• TASK TO COMPLETE: The data must be transcribed exactly, with no line missing.

+===+

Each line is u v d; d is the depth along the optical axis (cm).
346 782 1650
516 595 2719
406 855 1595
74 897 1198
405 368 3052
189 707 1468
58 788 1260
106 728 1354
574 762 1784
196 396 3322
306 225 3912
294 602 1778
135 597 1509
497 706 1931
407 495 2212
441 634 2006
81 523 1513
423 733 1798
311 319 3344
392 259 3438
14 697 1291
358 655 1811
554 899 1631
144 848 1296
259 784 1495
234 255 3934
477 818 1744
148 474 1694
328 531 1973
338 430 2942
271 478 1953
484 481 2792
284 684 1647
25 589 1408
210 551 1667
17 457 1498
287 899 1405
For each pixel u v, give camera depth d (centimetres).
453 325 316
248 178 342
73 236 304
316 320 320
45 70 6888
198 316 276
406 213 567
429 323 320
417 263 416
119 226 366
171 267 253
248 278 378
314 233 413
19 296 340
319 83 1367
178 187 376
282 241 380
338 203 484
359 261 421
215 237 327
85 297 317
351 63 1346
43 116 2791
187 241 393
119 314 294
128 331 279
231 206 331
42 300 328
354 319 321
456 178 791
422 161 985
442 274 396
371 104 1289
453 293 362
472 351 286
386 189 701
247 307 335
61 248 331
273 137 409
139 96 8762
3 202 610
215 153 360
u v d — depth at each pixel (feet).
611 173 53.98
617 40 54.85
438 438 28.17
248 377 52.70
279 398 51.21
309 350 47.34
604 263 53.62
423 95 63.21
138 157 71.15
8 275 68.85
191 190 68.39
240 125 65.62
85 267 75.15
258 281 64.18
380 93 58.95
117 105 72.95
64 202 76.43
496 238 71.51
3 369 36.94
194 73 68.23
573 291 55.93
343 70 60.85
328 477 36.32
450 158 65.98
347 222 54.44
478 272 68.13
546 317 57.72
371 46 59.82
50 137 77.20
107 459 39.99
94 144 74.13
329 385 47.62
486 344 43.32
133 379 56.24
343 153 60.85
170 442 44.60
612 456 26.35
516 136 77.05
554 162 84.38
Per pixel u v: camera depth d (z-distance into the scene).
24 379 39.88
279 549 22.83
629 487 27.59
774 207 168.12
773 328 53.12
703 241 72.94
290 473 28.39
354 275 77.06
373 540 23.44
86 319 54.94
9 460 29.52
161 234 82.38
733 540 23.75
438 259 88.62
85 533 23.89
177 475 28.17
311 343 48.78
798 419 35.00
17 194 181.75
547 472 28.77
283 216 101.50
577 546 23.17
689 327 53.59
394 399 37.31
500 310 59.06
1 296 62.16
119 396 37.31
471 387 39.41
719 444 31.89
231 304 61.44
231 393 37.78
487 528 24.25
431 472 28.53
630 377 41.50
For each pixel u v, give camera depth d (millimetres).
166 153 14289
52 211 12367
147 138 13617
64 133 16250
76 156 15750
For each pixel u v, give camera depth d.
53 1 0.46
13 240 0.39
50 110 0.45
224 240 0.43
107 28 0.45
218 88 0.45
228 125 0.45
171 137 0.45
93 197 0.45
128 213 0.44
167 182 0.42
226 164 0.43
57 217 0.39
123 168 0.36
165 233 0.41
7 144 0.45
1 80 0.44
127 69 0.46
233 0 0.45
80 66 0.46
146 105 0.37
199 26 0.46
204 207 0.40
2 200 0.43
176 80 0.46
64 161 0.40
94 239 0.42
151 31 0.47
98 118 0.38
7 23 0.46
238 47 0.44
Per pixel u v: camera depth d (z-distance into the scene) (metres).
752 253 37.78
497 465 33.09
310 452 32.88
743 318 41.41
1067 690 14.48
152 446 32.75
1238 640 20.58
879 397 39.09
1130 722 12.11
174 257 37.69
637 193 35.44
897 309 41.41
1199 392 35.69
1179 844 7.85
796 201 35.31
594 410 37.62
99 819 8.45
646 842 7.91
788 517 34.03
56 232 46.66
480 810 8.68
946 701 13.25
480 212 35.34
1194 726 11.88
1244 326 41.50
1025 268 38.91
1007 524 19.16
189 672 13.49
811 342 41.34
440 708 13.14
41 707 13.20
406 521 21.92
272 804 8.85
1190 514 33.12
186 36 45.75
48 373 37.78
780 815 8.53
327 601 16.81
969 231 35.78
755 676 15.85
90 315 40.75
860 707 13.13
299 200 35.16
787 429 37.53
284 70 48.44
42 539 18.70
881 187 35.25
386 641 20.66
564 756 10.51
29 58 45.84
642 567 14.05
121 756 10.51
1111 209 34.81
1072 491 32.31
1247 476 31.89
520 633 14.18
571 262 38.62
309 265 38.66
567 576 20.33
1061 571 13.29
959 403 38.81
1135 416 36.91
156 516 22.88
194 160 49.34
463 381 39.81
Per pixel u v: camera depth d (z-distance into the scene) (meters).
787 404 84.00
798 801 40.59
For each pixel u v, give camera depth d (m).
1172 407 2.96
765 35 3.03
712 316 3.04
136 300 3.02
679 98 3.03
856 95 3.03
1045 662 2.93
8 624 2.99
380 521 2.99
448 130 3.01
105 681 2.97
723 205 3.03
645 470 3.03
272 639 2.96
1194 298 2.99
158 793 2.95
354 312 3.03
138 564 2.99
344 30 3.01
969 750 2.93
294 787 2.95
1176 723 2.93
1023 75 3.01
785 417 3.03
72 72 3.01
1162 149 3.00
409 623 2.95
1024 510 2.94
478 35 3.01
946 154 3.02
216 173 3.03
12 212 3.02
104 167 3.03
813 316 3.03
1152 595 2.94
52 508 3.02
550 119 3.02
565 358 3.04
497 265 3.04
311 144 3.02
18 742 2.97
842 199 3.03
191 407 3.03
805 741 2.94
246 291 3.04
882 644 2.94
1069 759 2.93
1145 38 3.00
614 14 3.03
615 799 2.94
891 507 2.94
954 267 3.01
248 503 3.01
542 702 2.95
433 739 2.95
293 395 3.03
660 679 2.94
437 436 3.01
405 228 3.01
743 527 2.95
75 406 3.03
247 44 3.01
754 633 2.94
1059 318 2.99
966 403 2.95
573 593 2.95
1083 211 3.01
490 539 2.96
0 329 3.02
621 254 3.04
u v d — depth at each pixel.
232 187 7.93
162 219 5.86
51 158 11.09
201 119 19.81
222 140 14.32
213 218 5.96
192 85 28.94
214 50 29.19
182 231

+===+

• SOLUTION TO THIS EXERCISE:
Each line is u v d; d is the depth along the optical axis (cm).
346 782 1650
516 595 2719
406 855 1595
74 897 1198
405 368 3052
189 707 1468
58 788 1260
106 728 1354
574 762 1784
196 396 3322
306 225 3912
294 602 1778
135 597 1509
497 706 1931
407 495 2212
441 634 2006
81 523 1513
423 733 1798
311 319 3344
392 259 3438
14 697 1291
358 655 1811
554 899 1631
144 848 1296
259 784 1495
234 255 3934
477 818 1744
148 474 1694
328 531 1973
338 430 2942
271 478 1953
484 481 2792
284 684 1647
25 589 1408
210 551 1667
17 457 1498
287 899 1405
For each pixel u v, give camera depth d (centimetres).
453 325 316
248 178 342
73 236 304
316 320 320
45 70 6888
198 316 276
406 213 567
429 323 320
417 263 416
119 226 366
171 267 253
248 278 378
314 233 413
19 296 340
319 83 1367
178 187 376
282 241 380
338 203 484
359 261 421
215 237 327
85 297 317
351 63 1346
43 116 2791
187 241 393
119 314 294
128 331 279
231 206 331
42 300 328
354 319 321
456 178 791
422 161 985
442 274 396
371 104 1289
453 293 362
472 351 286
386 189 701
247 307 335
61 248 331
273 137 409
139 96 8762
3 202 610
215 153 360
u v d — depth at each pixel (feet).
611 173 53.98
617 40 54.85
438 438 28.17
248 377 52.70
279 398 51.21
309 350 47.34
604 263 53.62
423 95 63.21
138 157 71.15
8 275 68.85
191 190 68.39
240 125 65.62
85 267 75.15
258 281 64.18
380 93 58.95
117 105 72.95
64 202 76.43
496 238 71.51
3 369 36.94
194 73 68.23
573 291 55.93
343 70 60.85
328 477 36.32
450 158 65.98
347 222 54.44
478 272 68.13
546 317 57.72
371 46 59.82
50 137 77.20
107 459 39.99
94 144 74.13
329 385 47.62
486 344 43.32
133 379 56.24
343 153 60.85
170 442 44.60
612 456 26.35
516 136 77.05
554 162 84.38
Per pixel u v: camera depth d (z-distance into the scene).
24 379 39.88
279 549 22.83
629 487 27.59
774 207 168.12
773 328 53.12
703 241 72.94
290 473 28.39
354 275 77.06
373 540 23.44
86 319 54.94
9 460 29.52
161 234 82.38
733 540 23.75
438 259 88.62
85 533 23.89
177 475 28.17
311 343 48.78
798 419 35.00
17 194 181.75
547 472 28.77
283 216 101.50
577 546 23.17
689 327 53.59
394 399 37.31
500 310 59.06
1 296 62.16
119 396 37.31
471 387 39.41
719 444 31.89
231 304 61.44
231 393 37.78
487 528 24.25
431 472 28.53
630 377 41.50
For each pixel u v, give camera depth d (millimetres).
166 153 14289
52 211 12367
147 138 13617
64 133 16250
76 156 15750
For each pixel u v, give camera depth d.
53 1 0.46
13 240 0.39
50 110 0.45
224 240 0.43
107 28 0.45
218 88 0.45
228 125 0.45
171 137 0.45
93 197 0.45
128 213 0.44
167 182 0.42
226 164 0.43
57 217 0.39
123 168 0.36
165 233 0.41
7 144 0.45
1 80 0.44
127 69 0.46
233 0 0.45
80 66 0.46
146 105 0.37
199 26 0.46
204 207 0.40
2 200 0.43
176 80 0.46
64 161 0.40
94 239 0.42
151 31 0.47
98 118 0.38
7 23 0.46
238 47 0.44
Per pixel u v: camera depth d (z-distance into the scene) (metres).
752 253 37.78
497 465 33.09
310 452 32.88
743 318 41.41
1067 690 14.48
152 446 32.75
1238 640 20.58
879 397 39.09
1130 722 12.11
174 257 37.69
637 193 35.44
897 309 41.41
1199 392 35.69
1179 844 7.85
796 201 35.31
594 410 37.62
99 819 8.45
646 842 7.91
788 517 34.03
56 232 46.66
480 810 8.68
946 701 13.25
480 212 35.34
1194 726 11.88
1244 326 41.50
1025 268 38.91
1007 524 19.16
189 672 13.49
811 342 41.34
440 708 13.14
41 707 13.20
406 521 21.92
272 804 8.85
1190 514 33.12
186 36 45.75
48 373 37.78
780 815 8.53
327 601 16.81
969 231 35.78
755 676 15.85
90 315 40.75
860 707 13.13
299 200 35.16
787 429 37.53
284 70 48.44
42 539 18.70
881 187 35.25
386 641 20.66
564 756 10.51
29 58 45.84
642 567 14.05
121 756 10.51
1111 209 34.81
1072 491 32.31
1247 476 31.89
520 633 14.18
571 262 38.62
309 265 38.66
567 576 20.33
1061 571 13.29
959 403 38.81
1135 416 36.91
156 516 22.88
194 160 49.34
463 381 39.81
Per pixel u v: camera depth d (z-distance into the scene) (meters).
787 404 84.00
798 801 40.59
For each pixel u v, give camera depth d (m).
1172 407 2.96
765 35 3.03
712 316 3.04
136 300 3.02
679 98 3.03
856 95 3.03
1045 662 2.93
8 624 2.99
380 521 2.99
448 130 3.01
105 681 2.97
723 205 3.03
645 470 3.03
272 639 2.96
1194 298 2.99
158 793 2.95
354 312 3.03
138 564 2.99
344 30 3.01
969 750 2.93
294 787 2.95
1176 723 2.93
1023 75 3.01
785 417 3.03
72 72 3.01
1162 149 3.00
409 623 2.95
1024 510 2.94
478 35 3.01
946 154 3.02
216 173 3.03
12 212 3.02
104 167 3.03
813 316 3.03
1152 595 2.94
52 508 3.02
550 119 3.02
565 358 3.04
497 265 3.04
311 144 3.02
18 742 2.97
842 199 3.03
191 407 3.03
805 741 2.94
246 291 3.04
882 644 2.94
1069 759 2.93
1145 38 3.00
614 14 3.03
615 799 2.94
891 507 2.94
954 267 3.01
248 503 3.01
542 702 2.95
433 739 2.95
293 395 3.03
660 679 2.94
437 436 3.01
405 228 3.01
743 527 2.95
75 406 3.03
247 44 3.01
754 633 2.94
1059 318 2.99
966 403 2.95
573 593 2.95
1083 211 3.01
490 539 2.96
0 329 3.02
621 254 3.04
u v d — depth at each pixel.
232 187 7.93
162 219 5.86
51 158 11.09
201 119 19.81
222 140 14.32
213 218 5.96
192 85 28.94
214 50 29.19
182 231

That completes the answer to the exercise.